DOJ Urged to Preserve S.C. Election Records
Rebecca Abrahams Huffington Post Jun 22 2010South Carolina's primary election for Republican governor heads to a runoff today amid calls for Attorney General Eric Holder to investigate whether the ES&S iVotronic voting machines used in the June 8, 2010 Democratic primary election for U.S. Senate were faulty or corrupt.
Voter Action, a non-profit, non-partisan voting integrity group, is urging Holder to seize the electronic voting equipment before critical data from that election is erased during usage in the Republican run-off.
Voter Action Legal Director John C. Bonifaz, in a letter to Holder, wrote, "there is a substantial disparity between the results of the absentee vote count and the primary day vote count.
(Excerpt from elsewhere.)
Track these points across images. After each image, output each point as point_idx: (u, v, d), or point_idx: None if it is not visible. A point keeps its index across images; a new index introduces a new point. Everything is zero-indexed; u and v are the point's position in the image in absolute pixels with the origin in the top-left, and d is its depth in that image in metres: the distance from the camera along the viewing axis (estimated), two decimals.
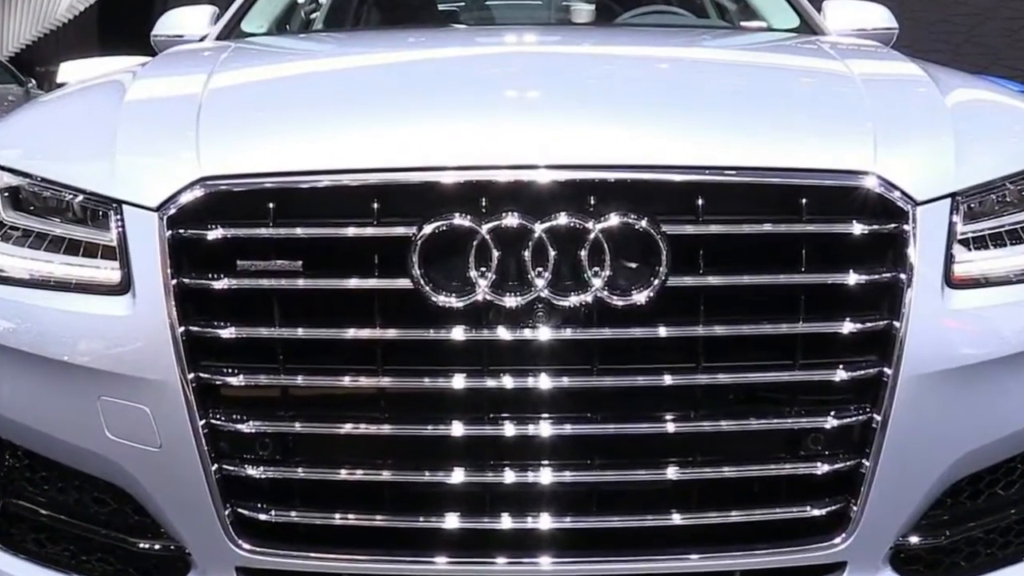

That disparity may be attributable to the use by voters of paperless touchscreen voting machines on primary day, whereas most absentee voters marked their votes on paper ballots that were thereafter tabulated by optical scanner equipment."
Despite disparities and statewide reports of lost votes, broken equipment and missing names on the ballot, the South Carolina Democratic Party voted against former state legislator and Circuit Court Judge Vic Rawl's calls for a new primary election against opponent Alvin Greene. Greene, an unemployed Army veteran defeated Rawls with 59% of the vote without campaigning or fundraising. Greene has also refused to disclose how he was able to come up with the $10,000 filing fee to run for office.